CNN
—
House Republican leaders are sending members home for the week amid deep divisions over funding the government ahead of the rapidly-approaching September 30 deadline, according to multiple GOP sources.
They had planned to be in session over the weekend to pass a stop-gap bill, but the decision to send members home shows they lack the votes to avoid a government shutdown.
The chamber return to session on Tuesday and meetings continue in the speaker’s office.
House Republican leaders are running out of options after conservative hardliners sunk a Pentagon bill from advancing on Thursday and the fate of a GOP effort to keep the government funded remains uncertain.
The procedural vote’s failure marks yet another blow to Speaker Kevin McCarthy as he faces a major leadership test and threats over his ouster and Congress inches ever closer to a potential shutdown at the end of next week. The defense funding bill typically garners widespread bipartisan support, a sign of how even usually uncontroversial issues have become mired down in Republican infighting.
With government funding set to expire at the end of next week, persistent opposition from a bloc of far-right conservatives has continued to thwart the House GOP leadership agenda, threatening to paralyze the House floor in the process.

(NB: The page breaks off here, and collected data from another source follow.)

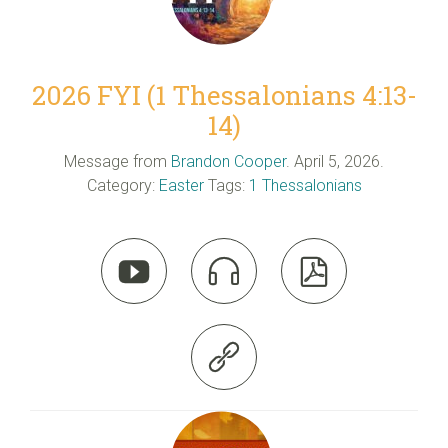
2026 FYI (1 Thessalonians 4:13-
14)
Message from
Brandon Cooper
. April 5, 2026.
Category:
Easter
Tags:
1 Thessalonians



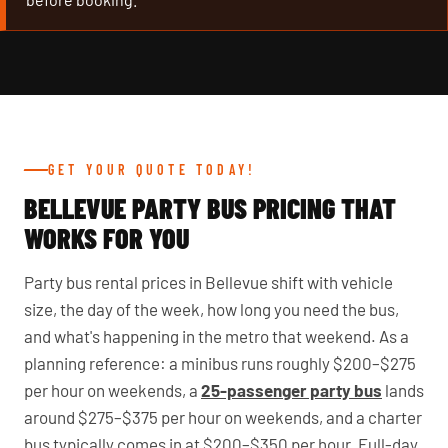
GET YOUR QUOTE TODAY!
BELLEVUE PARTY BUS PRICING THAT
WORKS FOR YOU
Party bus rental prices in Bellevue shift with vehicle
size, the day of the week, how long you need the bus,
and what's happening in the metro that weekend. As a
planning reference: a minibus runs roughly $200–$275
per hour on weekends, a
25-passenger party bus
lands
around $275–$375 per hour on weekends, and a charter
bus typically comes in at $200–$350 per hour. Full-day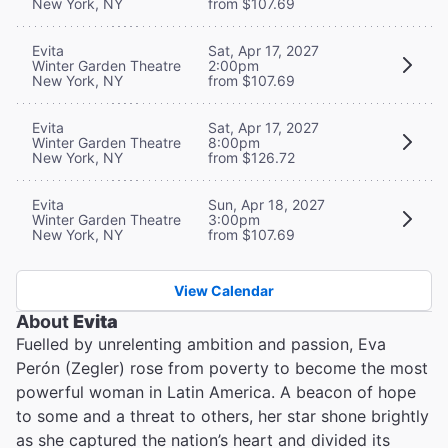
New York, NY
from $107.69
Evita
Sat, Apr 17, 2027
Winter Garden Theatre
2:00pm
New York, NY
from $107.69
Evita
Sat, Apr 17, 2027
Winter Garden Theatre
8:00pm
New York, NY
from $126.72
Evita
Sun, Apr 18, 2027
Winter Garden Theatre
3:00pm
New York, NY
from $107.69
View Calendar
About
Evita
Fuelled by unrelenting ambition and passion, Eva
Perón (Zegler) rose from poverty to become the most
powerful woman in Latin America. A beacon of hope
to some and a threat to others, her star shone brightly
as she captured the nation’s heart and divided its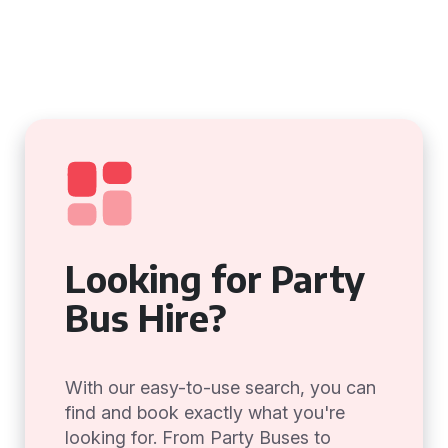
Looking for Party
Bus Hire?
With our easy-to-use search, you can
find and book exactly what you're
looking for. From Party Buses to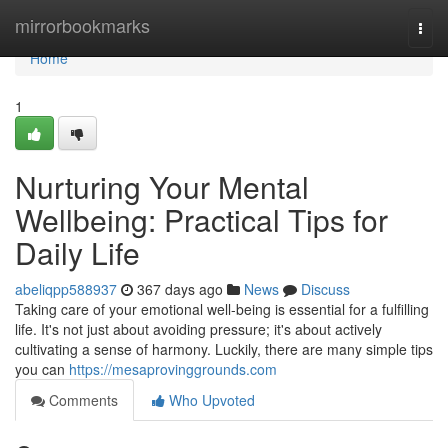
Home
mirrorbookmarks
Togg
navi
Home
1
Nurturing Your Mental
Wellbeing: Practical Tips for
Daily Life
abeliqpp588937
367 days ago
News
Discuss
Taking care of your emotional well-being is essential for a fulfilling
life. It's not just about avoiding pressure; it's about actively
cultivating a sense of harmony. Luckily, there are many simple tips
you can
https://mesaprovinggrounds.com
Comments
Who Upvoted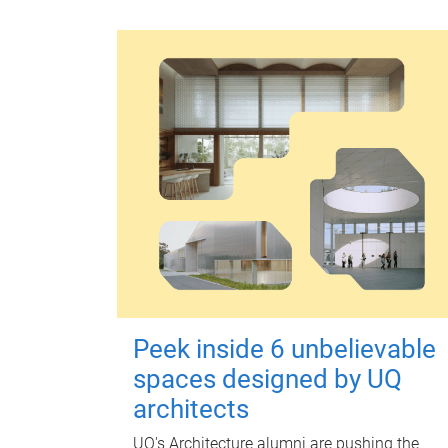
Peek inside 6 unbelievable
spaces designed by UQ
architects
UQ's Architecture alumni are pushing the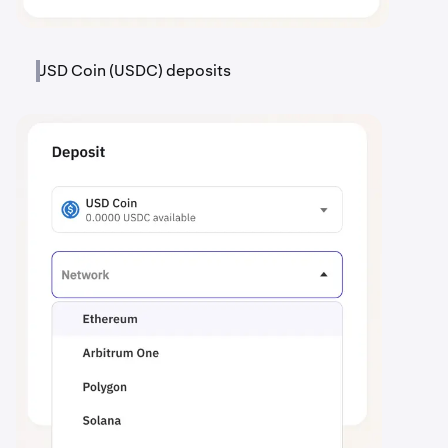
USD Coin (USDC) deposits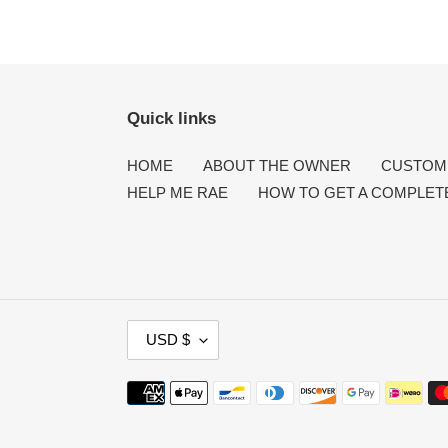
Quick links
HOME
ABOUT THE OWNER
CUSTOME
HELP ME RAE
HOW TO GET A COMPLET
C
USD $
U
R
Payment
R
methods
E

The House on Thursday voted down a procedural measure that would have advanced a Defense Department bill. The final vote was 216-212.
While the specific legislation is separate from efforts to keep the government funded beyond the present September 30 deadline, the defeat highlighted the turmoil and divisions within the House Republican conference that have only seemed to intensify in recent days as leadership attempts to come up with a plan to avert a shutdown that can unify GOP House members.
This is the third time House Republicans have bucked McCarthy and GOP leadership in a vote on a rule, a traditionally pro forma step that is taken to advance legislation.
McCarthy emerged visibly frustrated from the House floor while it was in total paralysis as House hardliners tanked another rule, slamming the group for just wanting to “burn the place down.”
“It’s frustrating in the sense that I don’t understand why anybody votes against bringing the idea and having the debate,” McCarthy told reporters.
Opposition from hardliners has plagued efforts by Republican leadership to unify behind a plan to fund the government. Days of negotiations have yielded a few apparent breakthroughs, but McCarthy’s Republican opponents have been quick to throw cold water on progress and openly defy the speaker’s calls for unity. McCarthy’s thin margin in the chamber means that in most votes he can only lose four members without any support from Democrats – and absences can raise and lower the majority threshold.
Late Wednesday evening, McCarthy briefed his conference behind closed doors on a new plan to keep the government open – paired with deeper spending cuts and new border security measures – in an attempt to win over wary members on his right flank. The plan, as outlined by the speaker, would keep the government open for 30 days at a $1.47 trillion spending level, a commission to address the debt and a border security package. Separately, they also agreed to move year-long funding bills at a $1.53 trillion level. That level is below the bipartisan agreement that the speaker reached with the White House to raise the national debt limit.
As part of the deal, Republicans told CNN on Wednesday night that they have the votes to move forward on the yearlong Pentagon spending bill that five conservative hardliners scuttled just Tuesday, with Reps. Ralph Norman of South Carolina and Ken Buck of Colorado indicating they will flip to a yes on the rule and will vote to advance the Department of Defense bill Thursday after the speaker came down to the spending levels that Norman had been demanding.
But Thursday’s vote had five Republican opponents as well – as six Republicans total ended up voting against the rule. Reps. Dan Bishop of North Carolina, Andy Biggs of Arizona, Matt Rosendale of Montana, Eli Crane of Arizona and Marjorie Taylor Greene of Georgia voted against the bill. House Rules Committee Chairman Tom Cole of Oklahoma also eventually changed his vote, casting his vote against the Rule so he could bring it back up for reconsideration. It’s unclear when Republicans may try the vote again.
This story and headline have been updated with additional developments.